Patrick Thériault is Associate Professor in the Department of French at the University of Toronto. His training is in both philosophy (MA) and literature (MA, PhD), and his main research interests lie in Symbolism, broadly defined. He has published about thirty journal articles, one monograph on Mallarmé (Le (dé)montage impie de la Fiction: la révélation moderne de Mallarmé, Champion, 2010), and has edited and co-edited several collections of essays. He is currently preparing a book on the “tout dernier” Baudelaire, as well as a special issue on poetry and satire in the nineteenth century, with Adrien Cavallaro.

Seth Whidden is Professor of French Literature at the University of Oxford and the Roger Pearson Fellow in French at The Queen’s College, Oxford. His research focuses on questions of subjectivity, authority, collaboration, parody, reading, and form in poetry of the nineteenth century. His most recent publication is Reading Baudelaire’s Le Spleen de Paris and the Nineteenth-Century Prose Poem (Oxford UP, 2022). Current projects include a co-directed critical edition of Le Parnasse contemporain (1866) and a study of the relationship between prosopopoeia and the lyric. He has been Editor of the scholarly journal Nineteenth-Century French Studies since 2014.

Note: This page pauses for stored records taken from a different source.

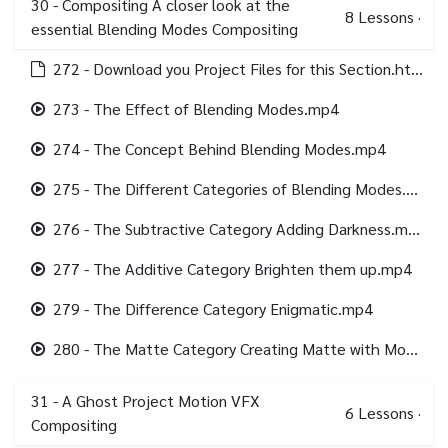
30 - Compositing A closer look at the
8
Lessons
·
essential Blending Modes Compositing
272 - Download you Project Files for this Section.html
273 - The Effect of Blending Modes.mp4
274 - The Concept Behind Blending Modes.mp4
275 - The Different Categories of Blending Modes.mp4
276 - The Subtractive Category Adding Darkness.mp4
277 - The Additive Category Brighten them up.mp4
279 - The Difference Category Enigmatic.mp4
280 - The Matte Category Creating Matte with Modes.mp4
31 - A Ghost Project Motion VFX
6
Lessons
·
Compositing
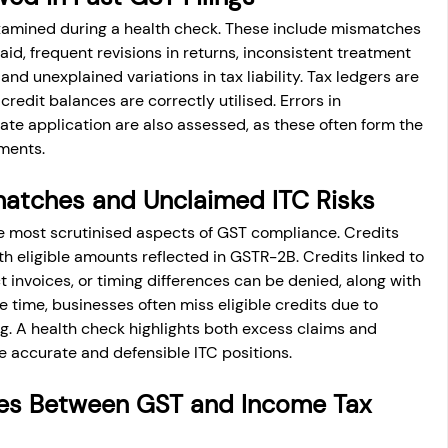
examined during a health check. These include mismatches 
d, frequent revisions in returns, inconsistent treatment 
nd unexplained variations in tax liability. Tax ledgers are 
redit balances are correctly utilised. Errors in 
 rate application are also assessed, as these often form the 
ments.
matches and Unclaimed ITC Risks
e most scrutinised aspects of GST compliance. Credits 
h eligible amounts reflected in GSTR-2B. Credits linked to 
 invoices, or timing differences can be denied, along with 
e time, businesses often miss eligible credits due to 
ng. A health check highlights both excess claims and 
e accurate and defensible ITC positions.
ies Between GST and Income Tax 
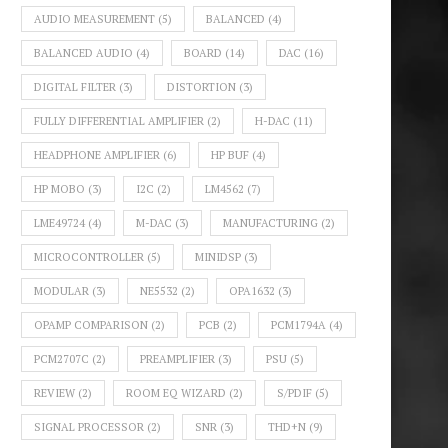
AUDIO MEASUREMENT
(5)
BALANCED
(4)
BALANCED AUDIO
(4)
BOARD
(14)
DAC
(16)
DIGITAL FILTER
(3)
DISTORTION
(3)
FULLY DIFFERENTIAL AMPLIFIER
(2)
H-DAC
(11)
HEADPHONE AMPLIFIER
(6)
HP BUF
(4)
HP MOBO
(3)
I2C
(2)
LM4562
(7)
LME49724
(4)
M-DAC
(3)
MANUFACTURING
(2)
MICROCONTROLLER
(5)
MINIDSP
(3)
MODULAR
(3)
NE5532
(2)
OPA1632
(3)
OPAMP COMPARISON
(2)
PCB
(2)
PCM1794A
(4)
PCM2707C
(2)
PREAMPLIFIER
(3)
PSU
(5)
REVIEW
(2)
ROOM EQ WIZARD
(2)
S/PDIF
(5)
SIGNAL PROCESSOR
(2)
SNR
(3)
THD+N
(9)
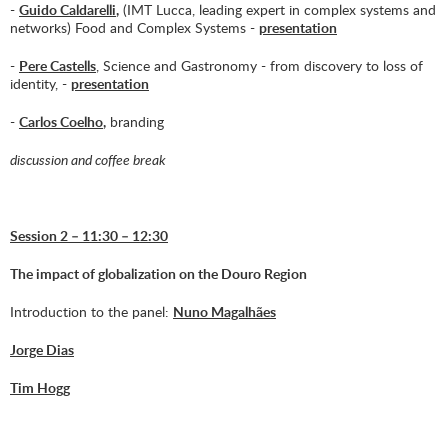
-
Guido Caldarelli
,
(IMT Lucca, leading expert in complex systems and
networks) Food and Complex Systems -
presentation
-
Pere Castells
, Science and Gastronomy - from discovery to loss of
identity, -
presentation
-
Carlos Coelho
,
branding
discussion and coffee break
Session 2 – 11:30 – 12:30
The impact of globalization on the Douro Region
Introduction to the panel:
Nuno Magalhães
Jorge Dias
Tim Hogg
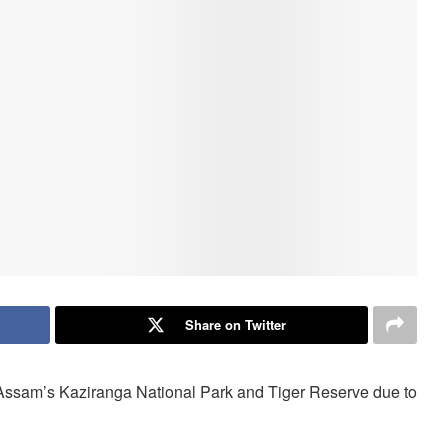
Share on Twitter
n Assam’s Kaziranga National Park and Tiger Reserve due to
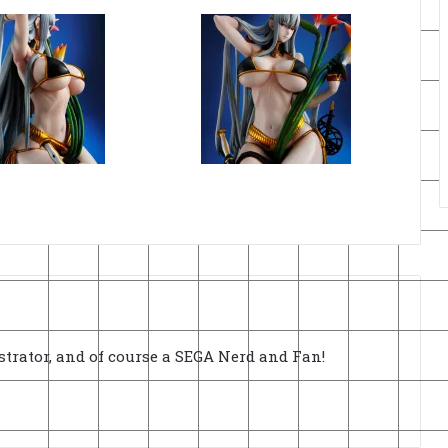
strator, and of course a SEGA Nerd and Fan!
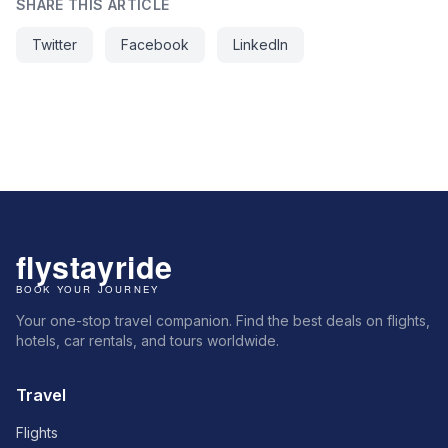
SHARE THIS ARTICLE
Twitter
Facebook
LinkedIn
Your one-stop travel companion. Find the best deals on flights,
hotels, car rentals, and tours worldwide.
Travel
Flights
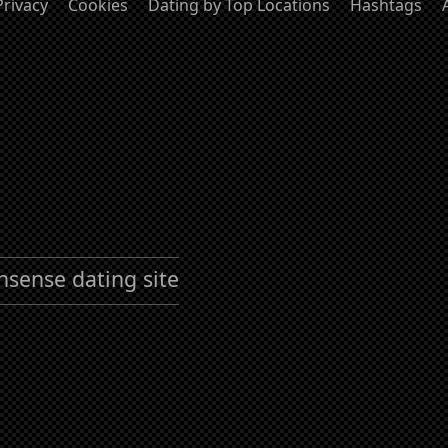
Privacy
Cookies
Dating by Top Locations
Hashtags
nsense dating site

Catherine Witt is a Professor of French and Film and Media Studies at Reed College. Her research centers on philological imagination, intermediality, and translation as sources for the renewal of poetic forms in French poetry. Her publications include Poets as Readers in Nineteenth-Century France (imlr books, 2015), Ententes – à partir d’Hélène Cixous (Presses Sorbonne Nouvelle, 2018), a special issue of French Screen Studies on “Ethics of Care in Documentary Film after 1968” (February 2022), and the first book-length study on poet and playwright Louisa Siefert (Honoré Champion, 2024). She is currently completing a book on poet-translators in nineteenth-century France.